RECORDED INFORMATION:
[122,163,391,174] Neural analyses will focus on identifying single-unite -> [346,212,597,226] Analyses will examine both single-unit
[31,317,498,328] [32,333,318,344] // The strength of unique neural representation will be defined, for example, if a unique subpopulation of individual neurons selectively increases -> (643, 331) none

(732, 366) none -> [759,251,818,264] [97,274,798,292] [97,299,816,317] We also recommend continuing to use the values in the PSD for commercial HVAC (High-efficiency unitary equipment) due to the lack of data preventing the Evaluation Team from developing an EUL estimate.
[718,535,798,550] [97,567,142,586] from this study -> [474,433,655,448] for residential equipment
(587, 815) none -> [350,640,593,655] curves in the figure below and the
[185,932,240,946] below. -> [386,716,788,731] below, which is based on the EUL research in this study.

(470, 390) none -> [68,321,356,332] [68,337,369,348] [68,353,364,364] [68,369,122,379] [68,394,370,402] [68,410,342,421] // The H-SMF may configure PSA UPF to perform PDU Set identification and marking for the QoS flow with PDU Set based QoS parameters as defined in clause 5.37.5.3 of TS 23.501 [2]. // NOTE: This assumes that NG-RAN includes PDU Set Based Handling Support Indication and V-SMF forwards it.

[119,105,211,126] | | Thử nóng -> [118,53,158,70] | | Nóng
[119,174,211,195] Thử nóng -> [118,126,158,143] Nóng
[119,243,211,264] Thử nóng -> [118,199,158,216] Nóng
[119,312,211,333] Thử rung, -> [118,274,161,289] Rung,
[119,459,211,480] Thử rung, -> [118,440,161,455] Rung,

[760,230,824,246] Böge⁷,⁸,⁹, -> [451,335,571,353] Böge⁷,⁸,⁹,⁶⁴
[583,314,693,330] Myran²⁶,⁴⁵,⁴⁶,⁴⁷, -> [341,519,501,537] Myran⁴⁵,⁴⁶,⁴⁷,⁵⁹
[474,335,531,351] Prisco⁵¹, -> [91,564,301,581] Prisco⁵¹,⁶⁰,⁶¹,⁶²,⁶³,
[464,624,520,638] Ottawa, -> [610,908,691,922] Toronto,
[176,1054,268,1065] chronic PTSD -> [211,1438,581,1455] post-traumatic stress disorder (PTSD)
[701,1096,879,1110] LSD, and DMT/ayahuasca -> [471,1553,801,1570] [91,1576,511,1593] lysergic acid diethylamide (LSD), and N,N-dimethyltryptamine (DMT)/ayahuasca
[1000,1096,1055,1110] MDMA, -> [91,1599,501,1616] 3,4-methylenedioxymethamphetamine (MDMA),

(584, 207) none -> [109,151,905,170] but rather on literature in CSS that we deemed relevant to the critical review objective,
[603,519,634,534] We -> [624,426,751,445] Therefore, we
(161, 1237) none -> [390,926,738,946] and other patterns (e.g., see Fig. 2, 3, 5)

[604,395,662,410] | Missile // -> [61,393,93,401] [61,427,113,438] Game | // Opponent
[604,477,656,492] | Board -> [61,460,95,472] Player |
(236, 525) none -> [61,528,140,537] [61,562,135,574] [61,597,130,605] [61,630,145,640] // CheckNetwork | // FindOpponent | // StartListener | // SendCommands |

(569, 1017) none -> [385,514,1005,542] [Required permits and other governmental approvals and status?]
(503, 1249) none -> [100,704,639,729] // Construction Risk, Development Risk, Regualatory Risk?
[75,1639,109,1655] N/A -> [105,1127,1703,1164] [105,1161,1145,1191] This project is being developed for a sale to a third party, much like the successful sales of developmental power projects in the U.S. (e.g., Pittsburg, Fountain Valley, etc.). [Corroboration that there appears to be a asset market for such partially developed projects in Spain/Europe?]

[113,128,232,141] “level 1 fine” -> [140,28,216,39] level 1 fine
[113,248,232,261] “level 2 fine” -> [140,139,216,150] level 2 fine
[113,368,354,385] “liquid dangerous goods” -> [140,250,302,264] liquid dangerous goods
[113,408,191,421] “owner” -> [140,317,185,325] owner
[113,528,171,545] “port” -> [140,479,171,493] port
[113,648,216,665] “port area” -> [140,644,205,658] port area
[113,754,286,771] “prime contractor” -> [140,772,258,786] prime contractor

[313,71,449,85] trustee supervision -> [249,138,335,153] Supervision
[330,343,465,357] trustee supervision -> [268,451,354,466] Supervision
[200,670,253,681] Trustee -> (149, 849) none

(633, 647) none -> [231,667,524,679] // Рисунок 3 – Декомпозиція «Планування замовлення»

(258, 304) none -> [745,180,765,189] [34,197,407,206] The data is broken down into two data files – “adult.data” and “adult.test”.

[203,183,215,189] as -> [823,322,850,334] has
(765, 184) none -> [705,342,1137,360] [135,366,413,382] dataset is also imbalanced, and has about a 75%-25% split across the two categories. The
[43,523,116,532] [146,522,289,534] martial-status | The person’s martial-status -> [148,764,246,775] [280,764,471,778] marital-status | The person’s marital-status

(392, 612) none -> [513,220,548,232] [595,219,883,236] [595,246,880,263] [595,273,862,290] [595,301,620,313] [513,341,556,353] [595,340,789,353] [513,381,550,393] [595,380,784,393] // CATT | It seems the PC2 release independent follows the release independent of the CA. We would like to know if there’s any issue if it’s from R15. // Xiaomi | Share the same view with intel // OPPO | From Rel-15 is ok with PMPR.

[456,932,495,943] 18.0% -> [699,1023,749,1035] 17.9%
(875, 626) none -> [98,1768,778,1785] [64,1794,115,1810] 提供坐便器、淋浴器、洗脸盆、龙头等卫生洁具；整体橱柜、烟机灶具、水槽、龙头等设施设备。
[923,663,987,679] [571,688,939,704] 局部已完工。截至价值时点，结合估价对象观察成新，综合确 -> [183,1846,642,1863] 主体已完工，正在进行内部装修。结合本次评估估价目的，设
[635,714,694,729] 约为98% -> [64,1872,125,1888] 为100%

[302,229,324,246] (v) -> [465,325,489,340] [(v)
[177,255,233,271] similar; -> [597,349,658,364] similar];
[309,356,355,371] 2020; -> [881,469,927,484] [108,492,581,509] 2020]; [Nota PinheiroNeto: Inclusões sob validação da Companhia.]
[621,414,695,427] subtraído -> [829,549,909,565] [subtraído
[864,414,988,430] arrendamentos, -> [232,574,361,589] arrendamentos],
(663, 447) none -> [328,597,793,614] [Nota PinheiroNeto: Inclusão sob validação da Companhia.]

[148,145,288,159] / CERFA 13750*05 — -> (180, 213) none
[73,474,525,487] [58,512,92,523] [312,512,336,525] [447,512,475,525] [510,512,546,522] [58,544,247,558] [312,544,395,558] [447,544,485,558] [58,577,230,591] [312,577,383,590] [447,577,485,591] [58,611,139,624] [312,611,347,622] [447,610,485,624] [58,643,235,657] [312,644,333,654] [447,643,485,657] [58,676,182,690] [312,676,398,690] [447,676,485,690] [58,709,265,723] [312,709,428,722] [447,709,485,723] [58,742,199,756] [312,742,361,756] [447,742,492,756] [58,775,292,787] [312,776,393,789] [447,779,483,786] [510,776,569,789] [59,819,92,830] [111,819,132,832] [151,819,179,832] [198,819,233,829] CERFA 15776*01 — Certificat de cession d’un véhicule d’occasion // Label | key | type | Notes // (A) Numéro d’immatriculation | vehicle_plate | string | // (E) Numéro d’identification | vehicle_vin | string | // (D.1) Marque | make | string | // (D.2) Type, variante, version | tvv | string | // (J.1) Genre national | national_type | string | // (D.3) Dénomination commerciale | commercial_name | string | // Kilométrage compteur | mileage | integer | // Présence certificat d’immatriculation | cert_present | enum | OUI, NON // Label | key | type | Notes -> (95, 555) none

WHAT TO PRODUCE:
Please reproduce the lines from the line with "[43,523,116,532] [146,522,289,534] martial-status" to the line with "(392, 612) none", both ends included, exactly as they appear above.

FINISHED TASK:
[43,523,116,532] [146,522,289,534] martial-status | The person’s martial-status -> [148,764,246,775] [280,764,471,778] marital-status | The person’s marital-status

(392, 612) none -> [513,220,548,232] [595,219,883,236] [595,246,880,263] [595,273,862,290] [595,301,620,313] [513,341,556,353] [595,340,789,353] [513,381,550,393] [595,380,784,393] // CATT | It seems the PC2 release independent follows the release independent of the CA. We would like to know if there’s any issue if it’s from R15. // Xiaomi | Share the same view with intel // OPPO | From Rel-15 is ok with PMPR.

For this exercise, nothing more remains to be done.